33.2. Artifacts and configurations

Like dependencies, artifacts are grouped by configurations. In fact, a configuration can contain both, artifacts and dependencies, at the same time. To assign an artifact to a configuration, you can write:

Example 33.1. Assignment of an artifact to a configuration

build.gradle

task myJar(type: Jar)

artifacts {
    archives myJar
}

What do you gain by assigning an artifact to a configuration? For each configuration (also for the custom ones added by you) Gradle provides the tasks upload[ConfigurationName] and build[ConfigurationName]. [15] Execution of these tasks will build or upload the artifacts belonging to the respective configuration.

Table Table 20.5, “Java plugin - dependency configurations” shows the configurations added by the Java plugin. Two of the configurations are relevant for the usage with artifacts. The archives configuration is the standard configuration to assign your artifacts to. The Java plugin automatically assigns the default jar to this configuration. We will talk more about the default configuration in Section 33.4, “More about project libraries”. As with dependencies, you can declare as many custom configurations as you like and assign artifacts to them.

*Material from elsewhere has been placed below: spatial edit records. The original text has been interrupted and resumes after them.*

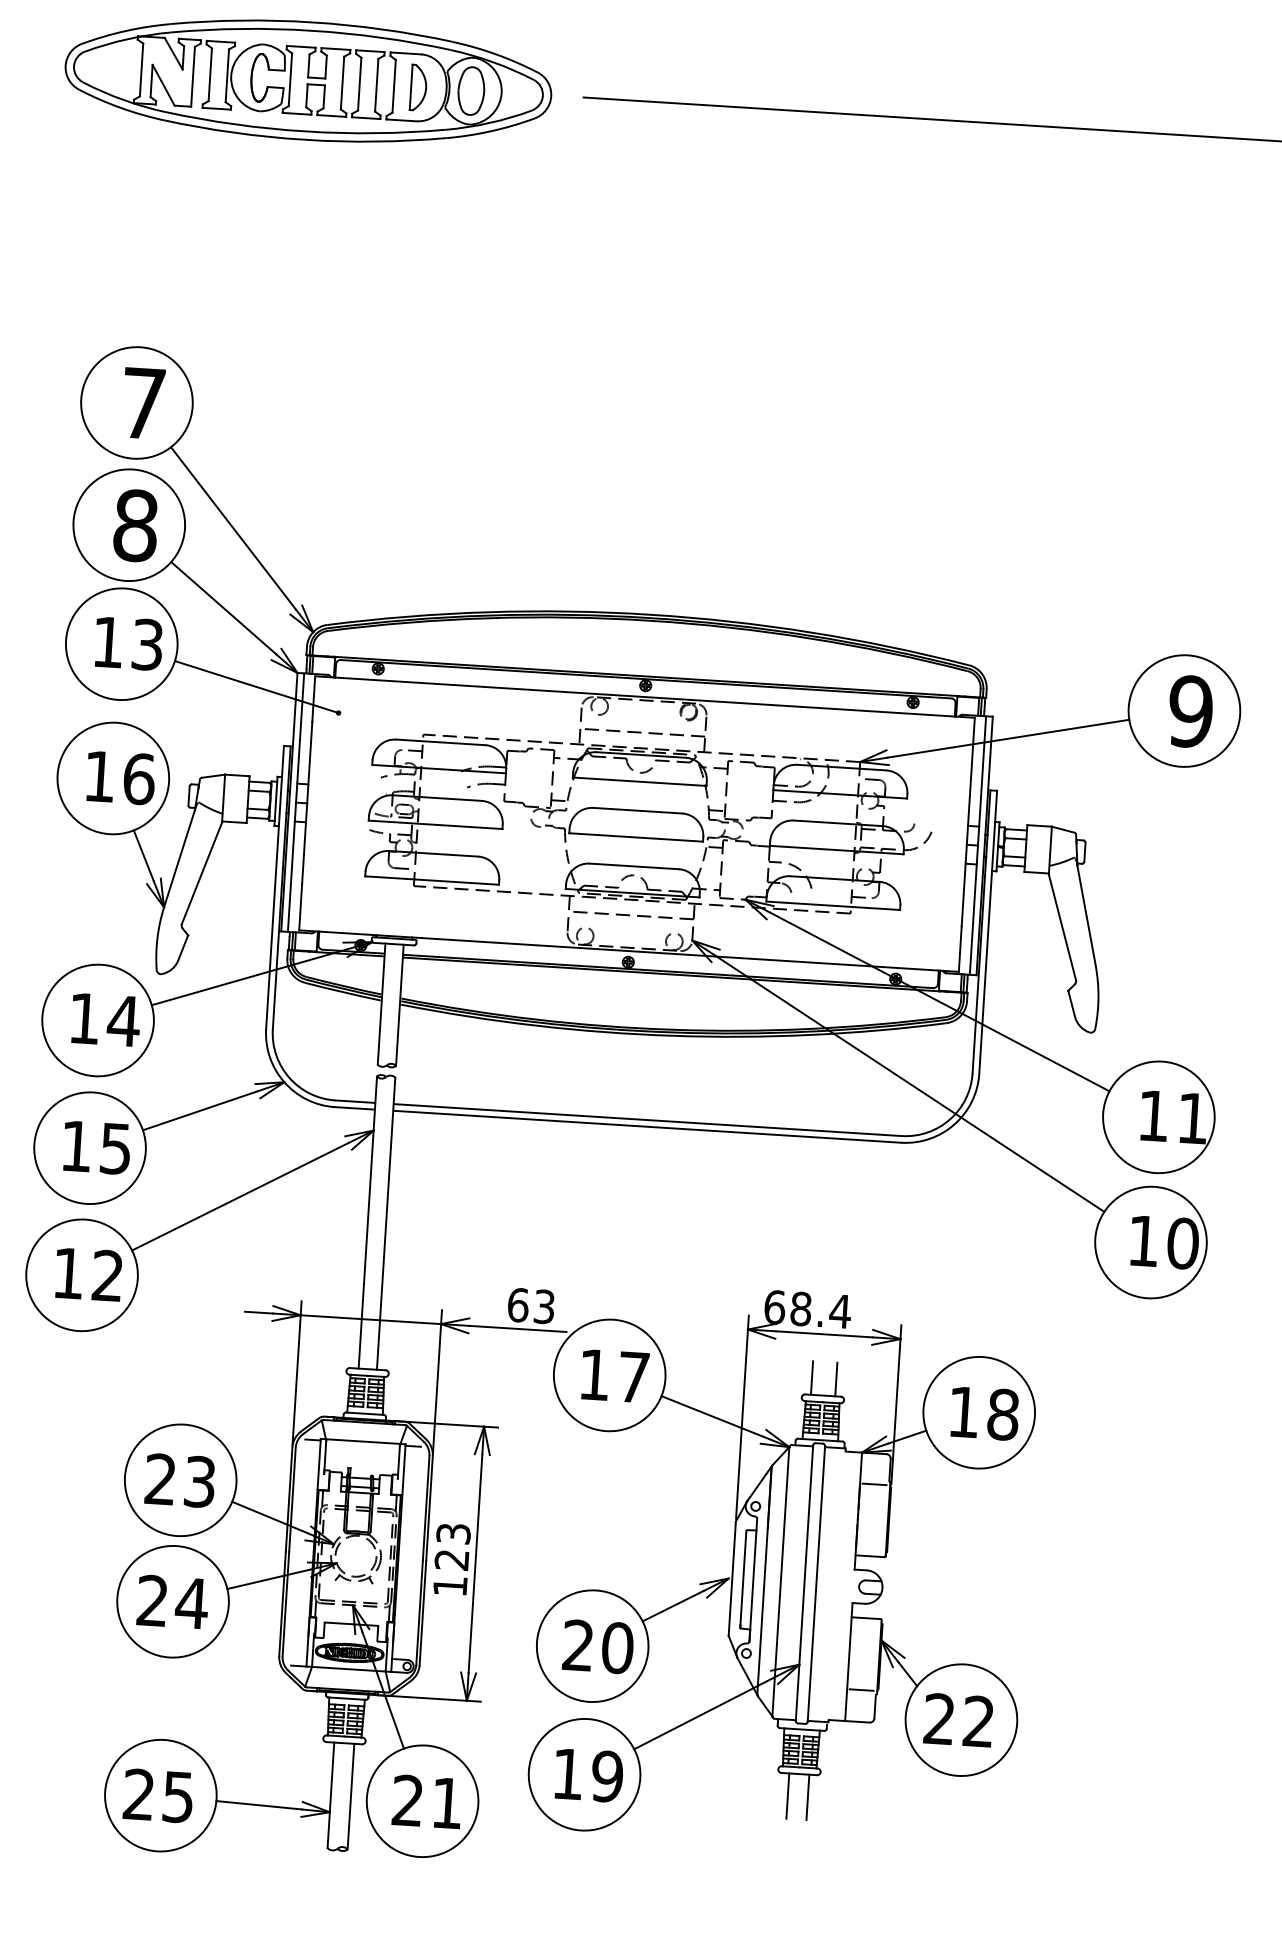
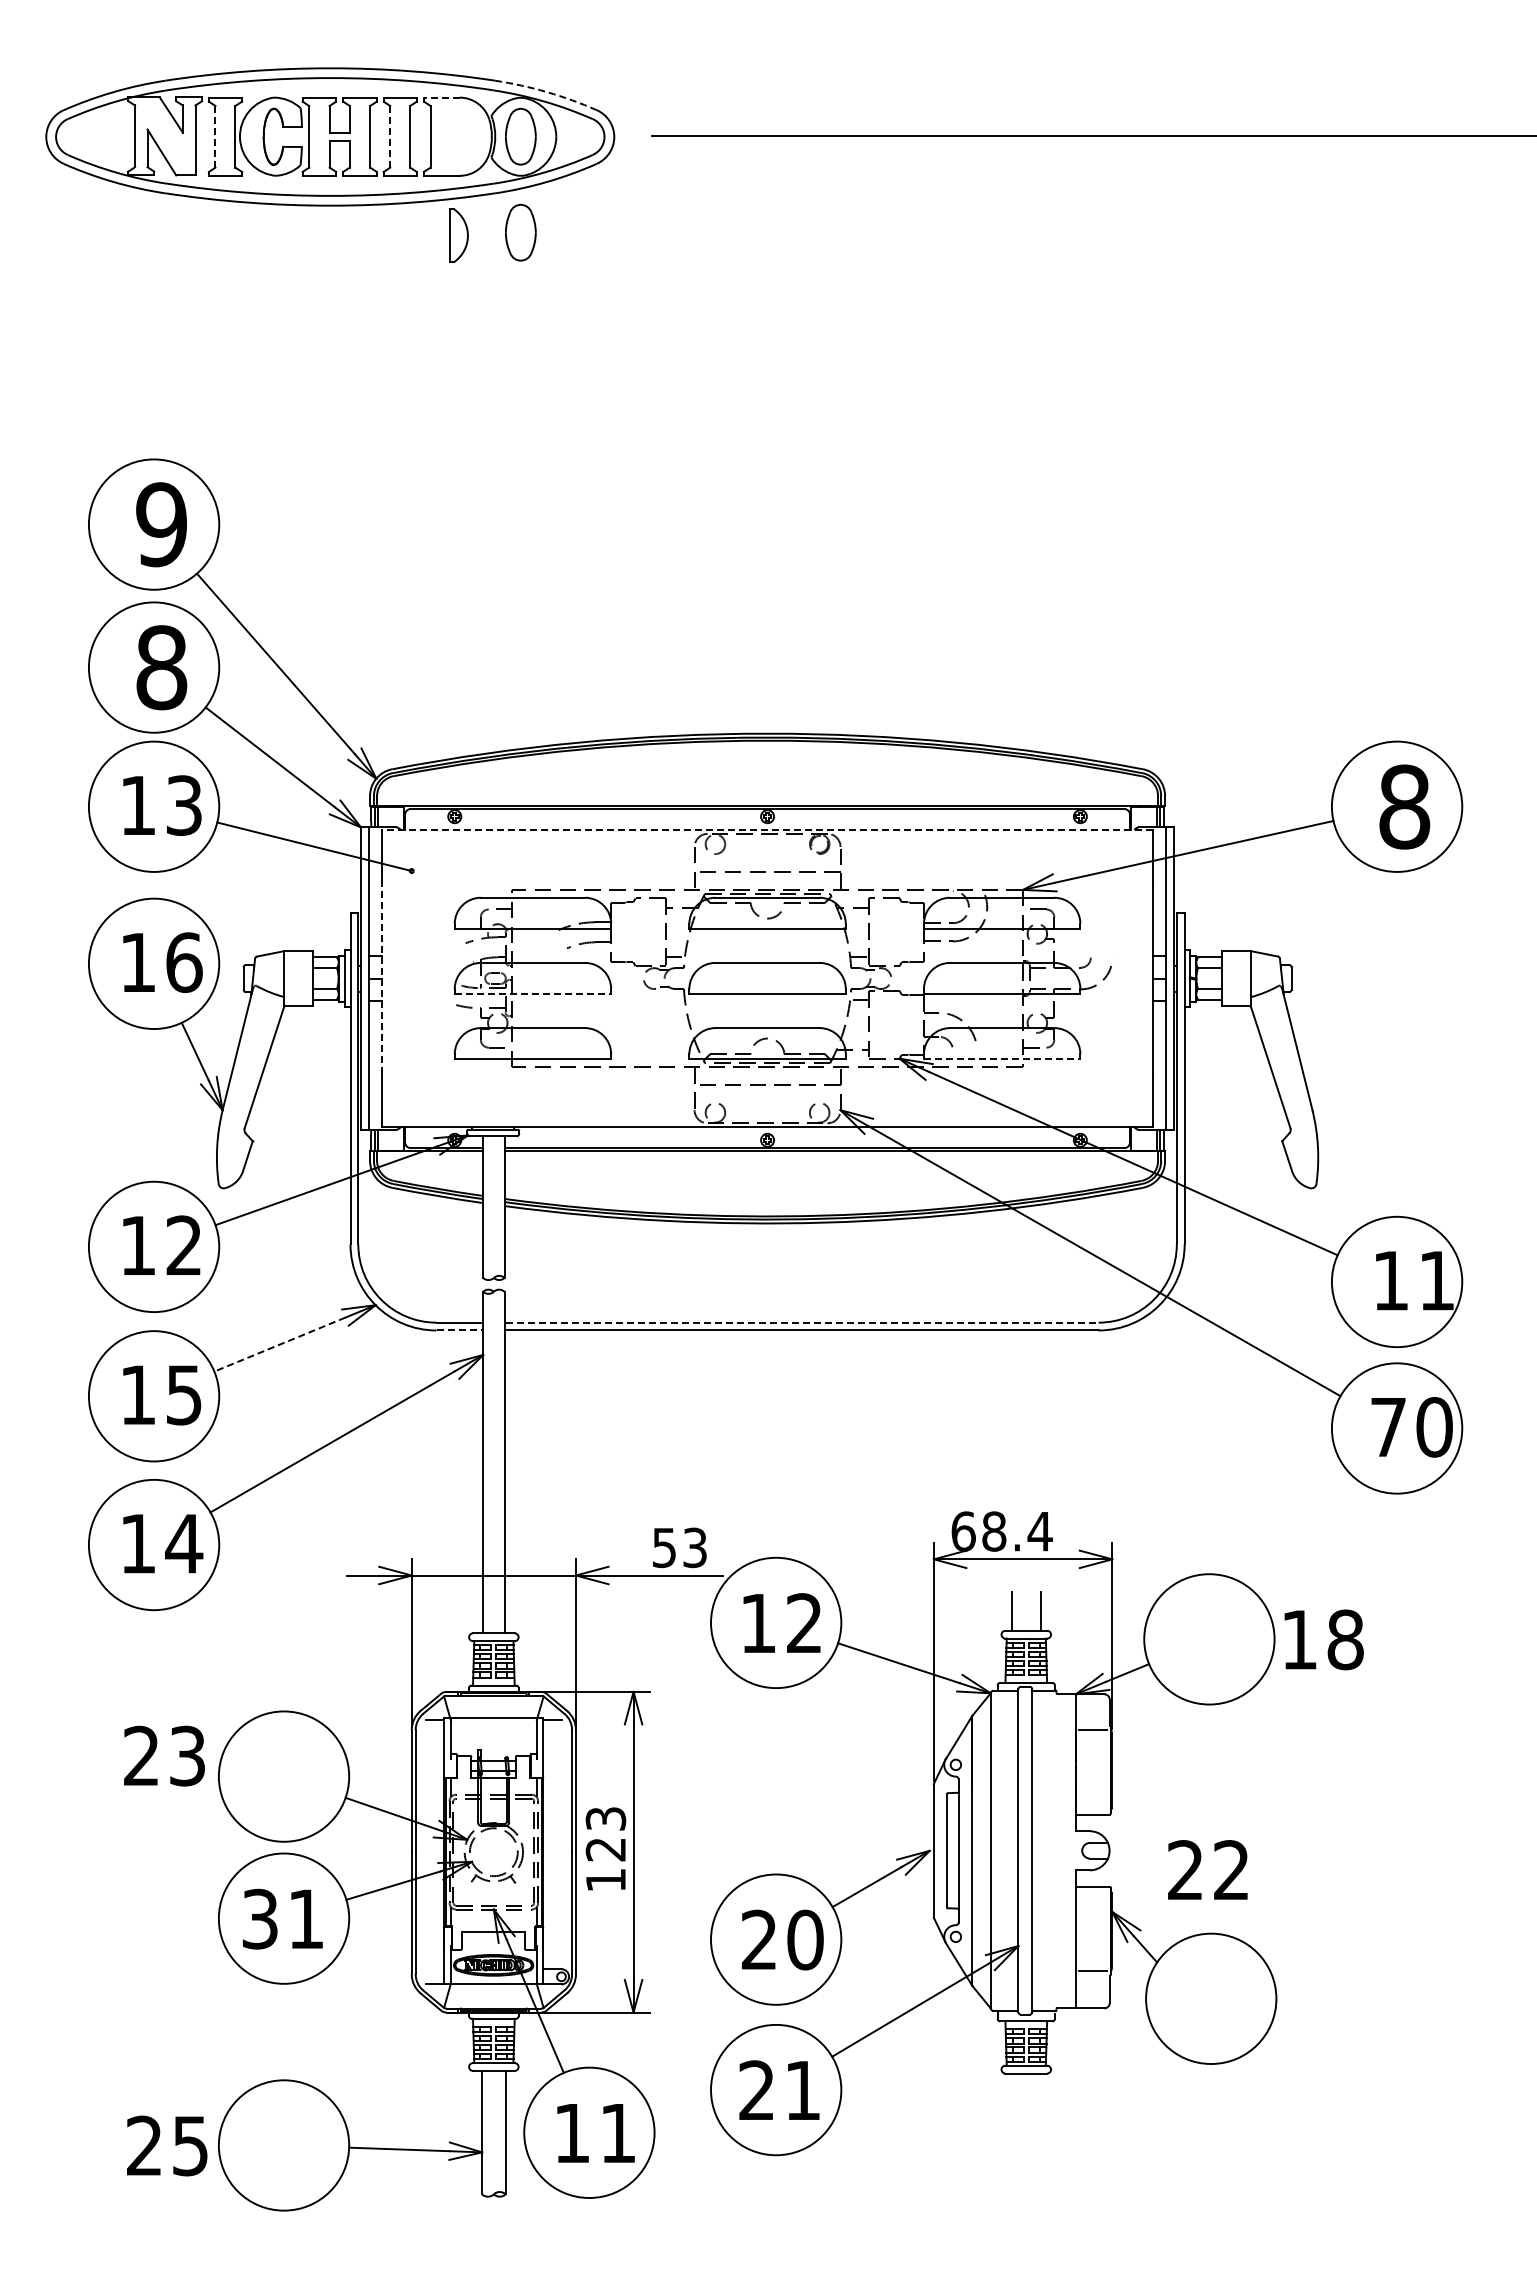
line: (405, 53) -> (441, 97), solid -> dashed
arc: (495, 54) -> (546, 92), solid -> dashed
line: (210, 74) -> (215, 136), solid -> dashed
line: (359, 83) -> (390, 136), solid -> dashed
part: (418, 87) -> (458, 235), moved
part: (465, 172) -> (520, 232), added
text: (143, 403) -> (161, 524), 7 -> 9
line: (644, 696) -> (767, 829), solid -> dashed
text: (1190, 711) -> (1404, 806), 9 -> 8
line: (306, 803) -> (381, 978), solid -> dashed
line: (436, 825) -> (533, 994), solid -> dashed
line: (833, 905) -> (1002, 1059), solid -> dashed
text: (124, 1020) -> (184, 1244), 14 -> 12
line: (354, 1108) -> (459, 1330), solid -> dashed
line: (200, 1110) -> (279, 1344), solid -> dashed
line: (648, 1119) -> (802, 1322), solid -> dashed
text: (1143, 1241) -> (1388, 1427), 10 -> 70
text: (108, 1275) -> (184, 1543), 12 -> 14
text: (518, 1304) -> (664, 1547), 63 -> 53
text: (633, 1376) -> (804, 1622), 17 -> 12
text: (984, 1413) -> (1323, 1639), moved
text: (180, 1480) -> (164, 1755), moved
text: (172, 1602) -> (283, 1919), 24 -> 31
text: (958, 1719) -> (1207, 1869), moved
text: (587, 1775) -> (779, 2090), 19 -> 21
text: (158, 1795) -> (167, 2145), moved
line: (787, 1795) -> (1014, 2099), removed
line: (808, 1796) -> (1038, 2099), removed
text: (407, 1800) -> (571, 2132), 21 -> 11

It is important to note that the custom archives you are creating as part of your build are not automatically assigned to any configuration. You have to explicitly do this assignment.

33.3. Uploading artifacts

We have said that there is a specific upload task for each configuration. But before you can do an upload, you have to configure the upload task and define where to upload. The repositories you have defined (as described in Section 32.5, “Repositories”) are not automatically used for uploading. In fact, some of those repositories allow only for artifacts downloading. Here is an example how you can configure the upload task of a configuration:

Example 33.2. Configuration of the upload task

build.gradle

repositories {
    flatDir(name: 'fileRepo', dirs: "$projectDir/repo")
}

uploadArchives {
    uploadDescriptor = false
    repositories {
        add project.repositories.fileRepo
        add(new org.apache.ivy.plugins.resolver.SshResolver()) {
            name = 'sshRepo'
            user = 'username'
            userPassword = 'pw'
            host = "http://repo.mycompany.com"
        }
    }
}

As you can see, you can either use a reference to an existing repository or create a new repository. As described in Section 32.5.5, “More about Ivy resolvers”, you can use all the Ivy resolvers suitable for the purpose of uploading.

Uploading to a Maven repository is described in Section 34.6, “Interacting with Maven repositories”.

33.4. More about project libraries

If your project is supposed to be used as a library, you need to define what are the artifacts of this library and what are the dependencies of these artifacts. The Java plugin adds a default configuration for this purpose. This configuration extends both the archives and the runtime configuration, with the implicit assumption that the runtime dependencies are the dependencies of the archives configuration. Of course this is fully customizable. You can add your own custom configuration or let the the existing configurations extends from other configurations. You might have different group of artifacts which have a different set of dependencies. This mechanism is very powerful and flexible.

If someone wants to use your project as a library, she simply needs to declare on which configuration of the dependency to depend on. A Gradle dependency offers the configuration property to declare this. If this is not specified, the default configuration is used (see Section 32.3.9, “Dependency configurations”). Using your project as a library can either happen from within a multi-project build or by retrieving your project from a repository. In the latter case, an ivy.xml descriptor in the repository is supposed to contain all the neccesary information. If you work with Maven repositories you don't have the flexibility as described above. For how to publish to a Maven repository, see the section Section 34.6, “Interacting with Maven repositories”.



[15] To be exact, the Base plugin provides those tasks. The BasePlugin is automatically applied, if you use the Java plugin.